What the exercise asks
A stretch of the entries below is to be set down exactly, running from the line with "0: (245, 253, 13.21)" through the line with "38: (462, 191, 14.50)", both included, and no other line.

Exercise inputs

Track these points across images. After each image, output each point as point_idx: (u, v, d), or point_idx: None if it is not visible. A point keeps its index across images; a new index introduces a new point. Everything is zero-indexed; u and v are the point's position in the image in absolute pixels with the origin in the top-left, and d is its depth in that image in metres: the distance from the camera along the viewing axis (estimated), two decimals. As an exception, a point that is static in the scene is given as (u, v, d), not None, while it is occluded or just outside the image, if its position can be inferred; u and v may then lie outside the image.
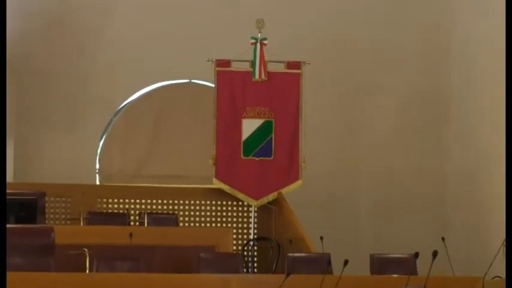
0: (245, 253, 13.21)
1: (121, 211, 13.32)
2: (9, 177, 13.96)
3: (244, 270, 11.94)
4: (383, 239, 13.84)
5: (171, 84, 15.04)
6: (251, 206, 13.62)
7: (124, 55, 14.64)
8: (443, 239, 10.08)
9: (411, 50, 15.20)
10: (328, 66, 14.54)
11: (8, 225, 11.03)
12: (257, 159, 13.61)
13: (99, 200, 13.49)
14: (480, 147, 14.14)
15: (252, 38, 13.44)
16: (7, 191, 12.60)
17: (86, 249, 10.34)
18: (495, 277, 10.33)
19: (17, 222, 11.33)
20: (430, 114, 15.17)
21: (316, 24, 14.89)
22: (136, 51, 14.65)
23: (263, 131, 13.66)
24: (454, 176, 14.84)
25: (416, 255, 8.06)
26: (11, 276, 9.38)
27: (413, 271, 9.33)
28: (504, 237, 10.40)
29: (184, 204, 13.63)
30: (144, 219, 12.98)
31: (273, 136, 13.66)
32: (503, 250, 10.50)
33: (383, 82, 15.15)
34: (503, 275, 10.87)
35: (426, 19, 15.23)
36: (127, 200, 13.51)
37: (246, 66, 13.61)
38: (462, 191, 14.50)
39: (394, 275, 10.01)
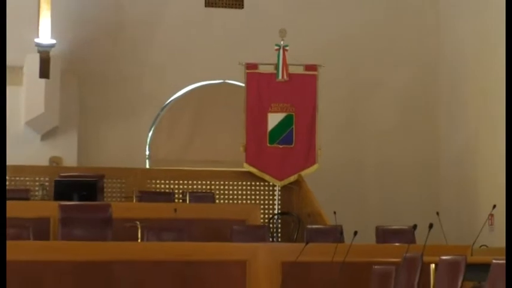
0: (271, 225, 13.19)
1: (167, 190, 13.32)
2: (74, 162, 14.01)
3: (270, 239, 11.93)
4: (386, 214, 13.79)
5: (208, 84, 15.02)
6: (275, 186, 13.62)
7: (169, 60, 14.63)
8: (437, 213, 10.03)
9: (408, 53, 15.17)
10: (339, 68, 14.51)
11: (72, 203, 11.09)
12: (280, 146, 13.59)
13: (148, 181, 13.51)
14: (468, 133, 14.08)
15: (276, 45, 13.44)
16: (73, 173, 12.71)
17: (138, 222, 10.34)
18: (482, 245, 10.31)
19: (80, 200, 11.37)
20: (425, 106, 15.13)
21: (328, 32, 14.86)
22: (179, 57, 14.64)
23: (285, 123, 13.64)
24: (446, 159, 14.79)
25: (415, 227, 8.03)
26: (75, 245, 9.43)
27: (412, 240, 9.29)
28: (490, 211, 10.37)
29: (219, 185, 13.63)
30: (186, 197, 13.00)
31: (294, 127, 13.64)
32: (488, 223, 10.46)
33: (385, 80, 15.13)
34: (489, 244, 10.87)
35: (420, 26, 15.20)
36: (172, 181, 13.52)
37: (270, 69, 13.59)
38: (453, 172, 14.44)
39: (396, 244, 9.99)
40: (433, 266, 7.99)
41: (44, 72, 13.51)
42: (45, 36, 13.51)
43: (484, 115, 13.54)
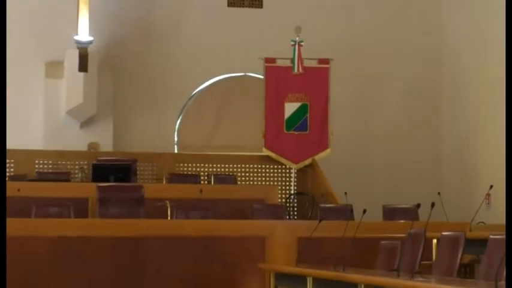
0: (287, 204, 13.19)
1: (193, 173, 13.34)
2: (109, 147, 14.05)
3: (287, 217, 11.94)
4: (392, 194, 13.75)
5: (231, 77, 14.99)
6: (292, 169, 13.62)
7: (195, 54, 14.62)
8: (439, 193, 10.01)
9: (412, 48, 15.11)
10: (349, 61, 14.45)
11: (109, 184, 11.12)
12: (296, 133, 13.58)
13: (176, 164, 13.53)
14: (468, 122, 14.04)
15: (292, 41, 13.42)
16: (109, 158, 12.75)
17: (168, 202, 10.35)
18: (479, 222, 10.26)
19: (115, 181, 11.40)
20: (428, 96, 15.07)
21: (340, 29, 14.81)
22: (204, 52, 14.63)
23: (300, 112, 13.64)
24: (447, 144, 14.74)
25: (418, 206, 8.00)
26: (111, 222, 9.45)
27: (416, 218, 9.29)
28: (487, 192, 10.32)
29: (241, 168, 13.64)
30: (211, 179, 13.02)
31: (308, 115, 13.63)
32: (485, 202, 10.41)
33: (391, 73, 15.05)
34: (486, 221, 10.82)
35: (423, 25, 15.11)
36: (198, 165, 13.54)
37: (287, 63, 13.57)
38: (454, 156, 14.41)
39: (401, 221, 9.98)
40: (435, 241, 7.98)
41: (83, 66, 13.54)
42: (83, 33, 13.53)
43: (483, 104, 13.48)
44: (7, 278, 8.56)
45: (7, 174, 12.65)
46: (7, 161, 12.81)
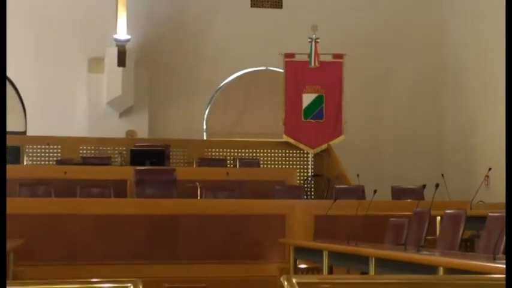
0: (305, 185, 13.17)
1: (220, 157, 13.35)
2: (145, 134, 14.08)
3: (305, 197, 11.93)
4: (400, 176, 13.68)
5: (254, 71, 14.97)
6: (309, 153, 13.60)
7: (222, 50, 14.61)
8: (442, 175, 9.94)
9: (417, 45, 15.00)
10: (360, 56, 14.36)
11: (145, 167, 11.16)
12: (313, 121, 13.55)
13: (205, 149, 13.54)
14: (468, 111, 13.97)
15: (309, 38, 13.37)
16: (144, 144, 12.79)
17: (197, 183, 10.37)
18: (479, 201, 10.19)
19: (151, 165, 11.43)
20: (432, 88, 14.99)
21: (353, 27, 14.73)
22: (230, 48, 14.61)
23: (317, 102, 13.60)
24: (450, 130, 14.66)
25: (424, 186, 7.98)
26: (147, 202, 9.49)
27: (421, 197, 9.24)
28: (486, 173, 10.26)
29: (263, 152, 13.63)
30: (236, 162, 13.03)
31: (324, 105, 13.59)
32: (484, 183, 10.34)
33: (398, 67, 14.97)
34: (485, 200, 10.75)
35: (428, 23, 15.02)
36: (224, 150, 13.53)
37: (304, 58, 13.51)
38: (456, 142, 14.34)
39: (408, 200, 9.95)
40: (438, 218, 7.95)
41: (121, 62, 13.58)
42: (121, 33, 13.56)
43: (482, 96, 13.40)
44: (58, 251, 8.64)
45: (55, 159, 12.73)
46: (55, 146, 12.91)
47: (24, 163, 12.49)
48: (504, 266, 4.19)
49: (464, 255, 6.08)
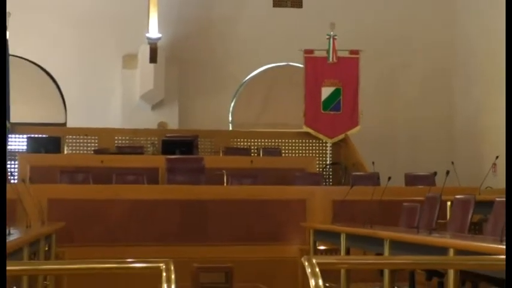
0: (324, 173, 13.16)
1: (245, 147, 13.36)
2: (175, 125, 14.11)
3: (323, 183, 11.92)
4: (413, 163, 13.63)
5: (276, 66, 14.94)
6: (327, 143, 13.57)
7: (245, 47, 14.59)
8: (452, 163, 9.87)
9: (429, 40, 14.91)
10: (375, 52, 14.30)
11: (175, 156, 11.19)
12: (331, 112, 13.51)
13: (231, 139, 13.55)
14: (477, 103, 13.86)
15: (327, 35, 13.33)
16: (175, 134, 12.83)
17: (224, 171, 10.39)
18: (487, 187, 10.13)
19: (181, 154, 11.45)
20: (442, 79, 14.88)
21: (368, 25, 14.67)
22: (253, 45, 14.59)
23: (335, 95, 13.55)
24: (459, 120, 14.57)
25: (435, 173, 7.94)
26: (177, 187, 9.53)
27: (432, 184, 9.19)
28: (493, 161, 10.18)
29: (285, 142, 13.61)
30: (259, 151, 13.02)
31: (341, 98, 13.54)
32: (492, 170, 10.26)
33: (410, 61, 14.90)
34: (493, 186, 10.67)
35: (439, 19, 14.91)
36: (249, 140, 13.54)
37: (323, 53, 13.47)
38: (465, 131, 14.25)
39: (420, 186, 9.90)
40: (449, 203, 7.91)
41: (153, 58, 13.62)
42: (153, 31, 13.59)
43: (490, 87, 13.29)
44: (96, 233, 8.70)
45: (92, 148, 12.81)
46: (92, 137, 12.98)
47: (65, 152, 12.57)
48: (511, 248, 4.16)
49: (473, 237, 6.04)
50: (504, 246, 4.38)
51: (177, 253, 8.28)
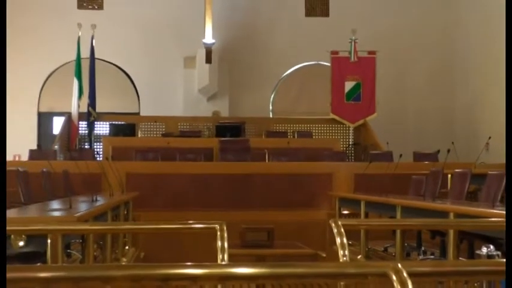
0: (347, 151, 13.11)
1: (283, 130, 13.37)
2: (226, 113, 14.17)
3: (347, 160, 11.87)
4: (420, 143, 13.47)
5: (308, 65, 14.87)
6: (350, 127, 13.50)
7: (283, 50, 14.55)
8: (452, 143, 9.72)
9: (433, 40, 14.66)
10: (389, 52, 14.13)
11: (226, 138, 11.25)
12: (353, 102, 13.43)
13: (272, 124, 13.58)
14: (475, 90, 13.62)
15: (350, 39, 13.25)
16: (226, 121, 12.88)
17: (266, 150, 10.43)
18: (481, 162, 9.96)
19: (231, 137, 11.53)
20: (444, 75, 14.63)
21: (382, 30, 14.48)
22: (289, 47, 14.53)
23: (356, 88, 13.46)
24: (459, 107, 14.34)
25: (438, 151, 7.86)
26: (228, 164, 9.58)
27: (436, 160, 9.10)
28: (486, 141, 10.01)
29: (315, 127, 13.59)
30: (295, 134, 13.02)
31: (361, 90, 13.44)
32: (485, 148, 10.09)
33: (418, 58, 14.66)
34: (486, 161, 10.49)
35: (441, 20, 14.64)
36: (286, 125, 13.56)
37: (346, 54, 13.38)
38: (464, 116, 14.03)
39: (426, 162, 9.80)
40: (449, 175, 7.81)
41: (208, 59, 13.67)
42: (208, 37, 13.63)
43: (486, 77, 13.04)
44: (163, 200, 8.82)
45: (160, 132, 12.95)
46: (160, 123, 13.13)
47: (139, 136, 12.76)
48: (501, 212, 4.12)
49: (470, 203, 5.98)
50: (496, 211, 4.33)
51: (228, 217, 8.26)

Answer area
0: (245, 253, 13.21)
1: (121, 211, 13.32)
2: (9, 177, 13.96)
3: (244, 270, 11.94)
4: (383, 239, 13.84)
5: (171, 84, 15.04)
6: (251, 206, 13.62)
7: (124, 55, 14.64)
8: (443, 239, 10.08)
9: (411, 50, 15.20)
10: (328, 66, 14.54)
11: (8, 225, 11.03)
12: (257, 159, 13.61)
13: (99, 200, 13.49)
14: (480, 147, 14.14)
15: (252, 38, 13.44)
16: (7, 191, 12.60)
17: (86, 249, 10.34)
18: (495, 277, 10.33)
19: (17, 222, 11.33)
20: (430, 114, 15.17)
21: (316, 24, 14.89)
22: (136, 51, 14.65)
23: (263, 131, 13.66)
24: (454, 176, 14.84)
25: (416, 255, 8.06)
26: (11, 276, 9.38)
27: (413, 271, 9.33)
28: (504, 237, 10.40)
29: (184, 204, 13.63)
30: (144, 219, 12.98)
31: (273, 136, 13.66)
32: (503, 250, 10.50)
33: (383, 82, 15.15)
34: (503, 275, 10.87)
35: (426, 19, 15.23)
36: (127, 200, 13.51)
37: (246, 66, 13.61)
38: (462, 191, 14.50)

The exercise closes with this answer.